Тараканов там один, лицо его при взгляде на Павла выражает недовольство, он что-то прячет в карман и отходит к водопроводному крану.
Подходит Павел к другому крану и останавливается и стоит, опустив глаза, не смея поднять их на Тараканова.
В уборную шумно вбегает «пуговка» Щипков и через минуту убегает с радостным криком. Вот он знает, как жить на свете: он вызубрил, наконец, эти латинские мудрости. «Caleus — слепой, lupus — волк!» — победительно кричит он в коридоре и катит по его паркету как на коньках мимо негодующего дядьки. Вот в каком только возрасте люди знают «все на свете».
— Ну, а ты что же? — спрашивает Павлика Тараканов, обращая к нему свое нахмуренное лицо. — Что ты не уходишь?
— А зачем тебе, чтобы я ушел? Я пришел руки вымыть, — притаенным шепотом отвечает Павлик.
Теперь он видит, как изменилось лицо Тараканова: его глаза провалились, меж бровей тревожная складка, он, конечно, болен, Павлу жалко теперь Тараканова. Не противно, а жалко.

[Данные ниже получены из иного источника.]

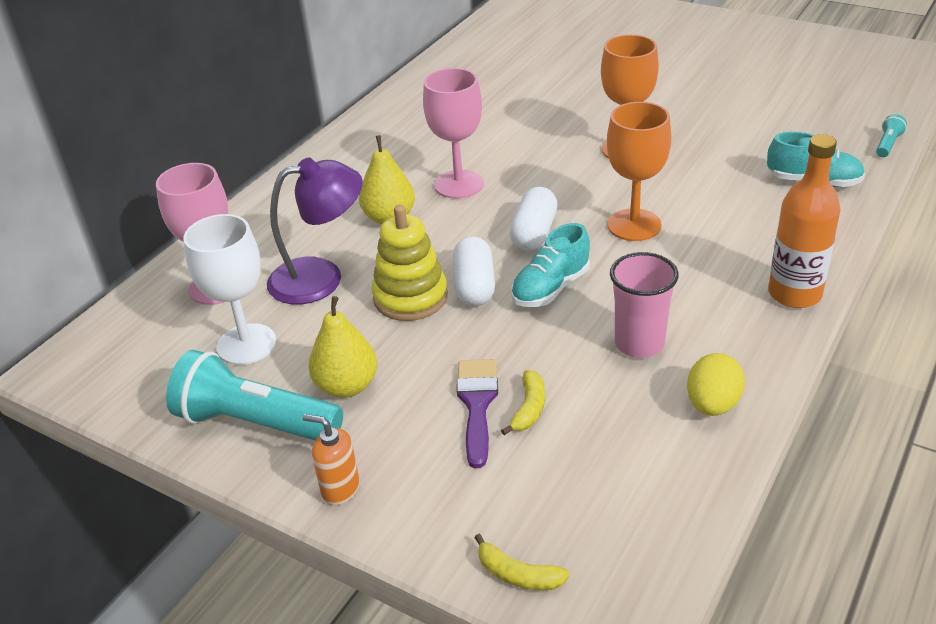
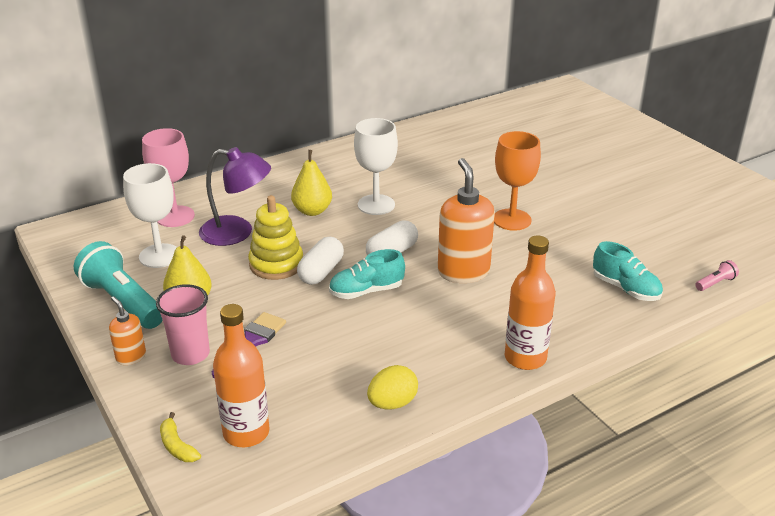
camera: 25 degrees right, 5 degrees down
pink goblet [423,68,484,199] -> white goblet [354,118,398,215]
yellow banana [501,370,545,435] -> none
orange goblet [607,102,671,241] -> orange soap dispenser [438,158,495,283]
pink cup [610,252,679,358] -> pink cup moved to [156,284,210,365]
turquoise flashlight [876,114,907,157] -> pink flashlight [695,260,739,291]
none -> orange bottle [213,304,270,447]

Он болен, это видно по всему.
— Я все знаю. Тараканов, — громко и опечаленно говорит он.
Что-то звякнуло в руке восьмиклассника. Лицо его покрылось морщинами и сейчас же стало желтеть.

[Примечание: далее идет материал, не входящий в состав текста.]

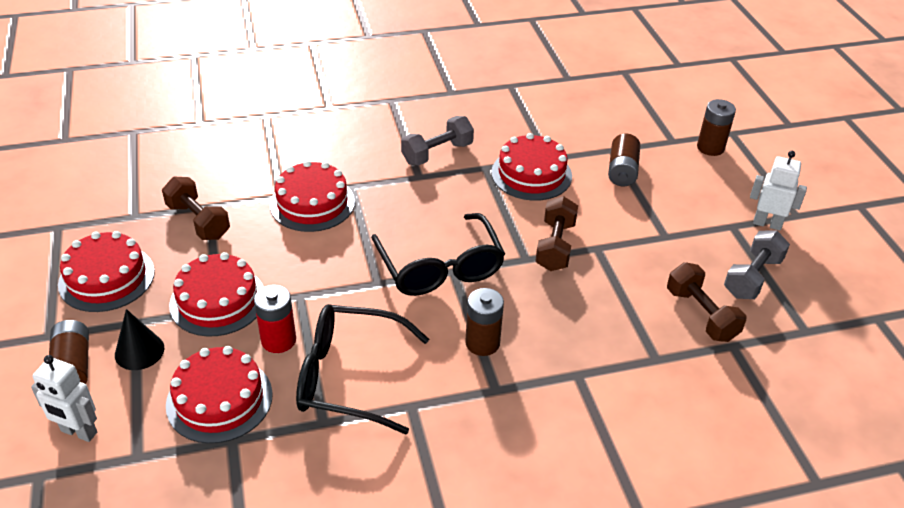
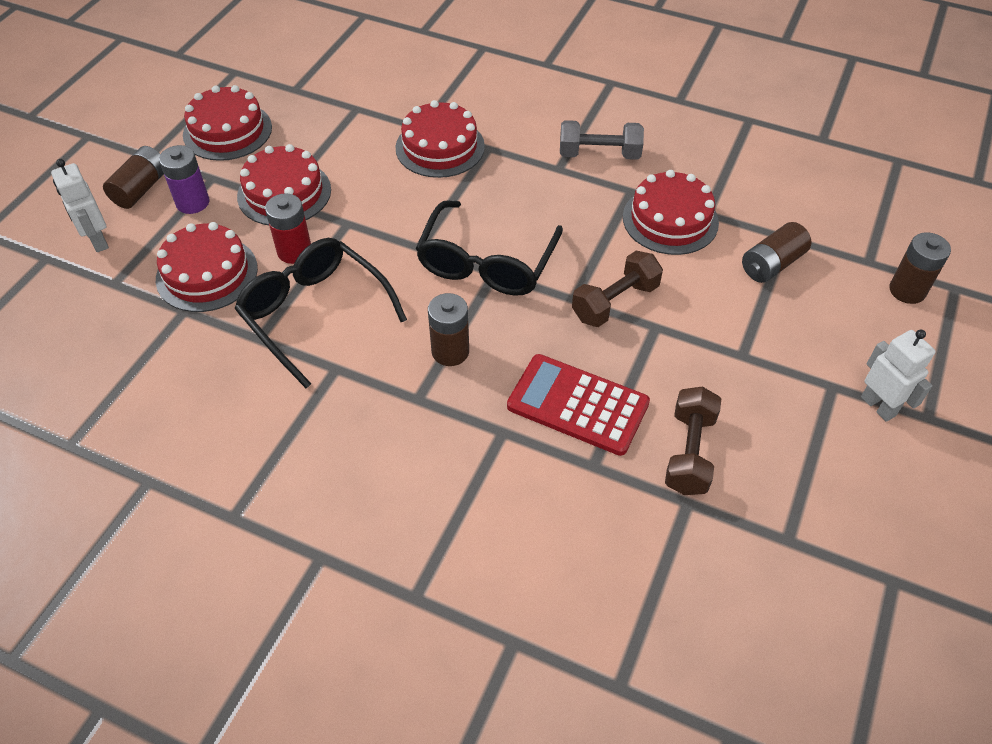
camera: 40 degrees right, 10 degrees up
black cone [115,309,164,370] -> purple battery [159,145,209,214]
brown dumbbell [162,177,230,240] -> none
grey dumbbell [724,231,790,299] -> none
none -> red calculator [507,354,650,456]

— Что знаешь? — хрипло, сдавленным шепотом спрашивает Тараканов и делает рукою угрожающее движение.
— То, что ты болен, — коротко и опечаленно отвечает Павлик. Две слезинки брызнули из его глаз и сейчас же побежали по щекам другие, оросив смуглые, втянутые, слабо дрожащие щеки.
— Эге, да и разнервничался же ты, малявка, — грубоватым тоном говорит Тараканов. Успокоенный, даже равнодушный, он усмехнулся. Теперь он увидел, что не опасен ему Павел, и морщина меж его бровей растаяла.

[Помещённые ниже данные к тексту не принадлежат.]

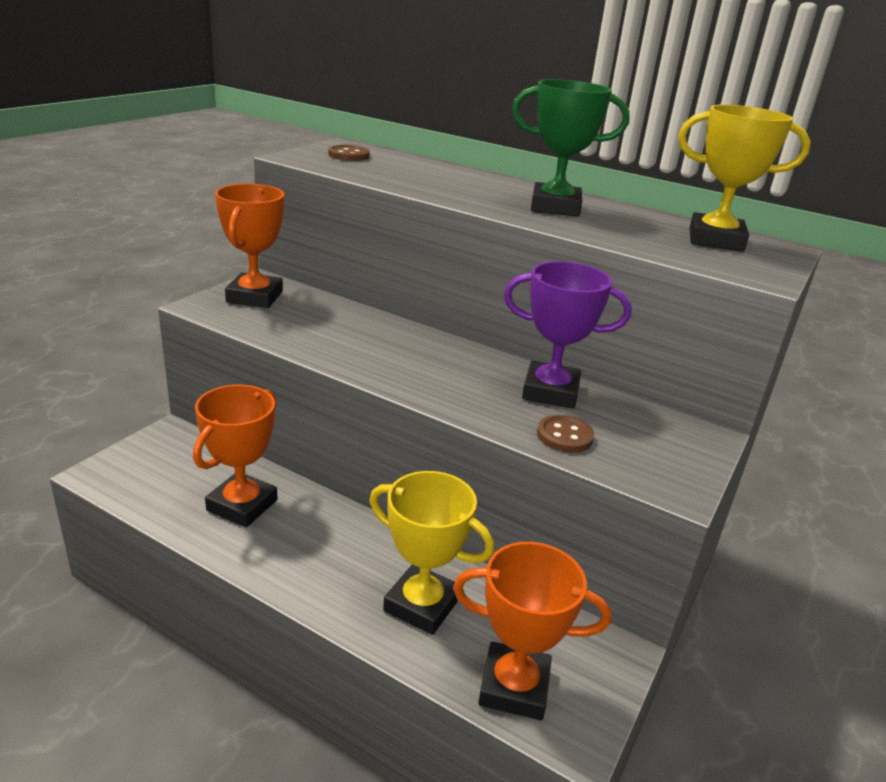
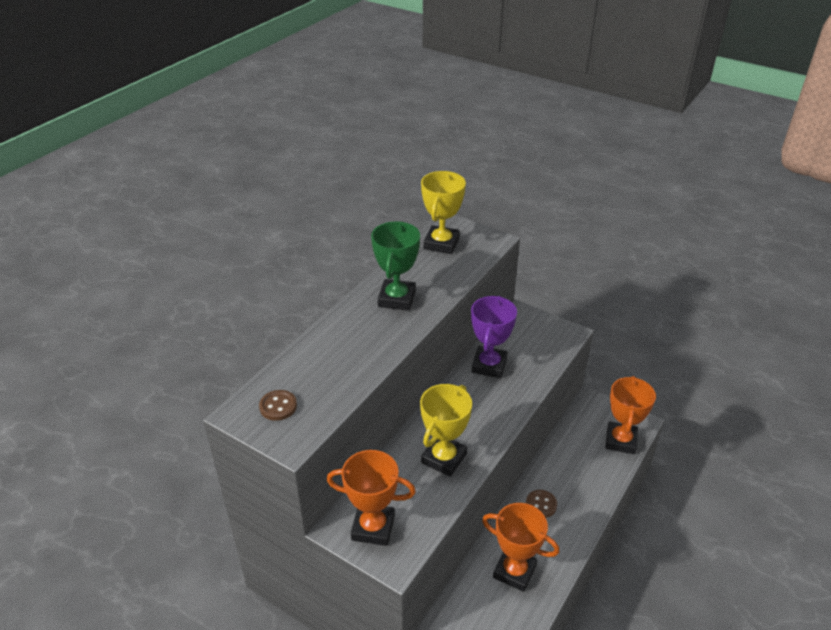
camera: 85 degrees left, 10 degrees up
yellow trophy [370,471,494,635] -> yellow trophy moved to [420,384,472,477]
brown button [537,415,594,453] -> brown button moved to [526,490,557,518]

— Я знаю и то, что вы ходите к женщинам, — сказал еще Павлик и впустил голову. Дыхание его прервалось. — Знаю, что вы заболели от них. И я…
Теперь в какой-то странной жалости к Тараканову он говорит с ним на «вы» и чувствует себя таким маленьким в сравнении с этим спокойным и грубым, который ничего не понимал на свете, ничего не понимал! И жил просто, как червь.
— Зачем это делается? Зачем все это делаете вы?
Уже совсем успокоенное лицо Тараканова поплыло перед Павликом в усмешке.
— Много будешь знать, скоро состаришься! — беспечно ответил он и громко засмеялся. — Ни один порядочный гимназист не обходится без этого!.. Сапиенти сат! — добавил он еще и двинулся к двери.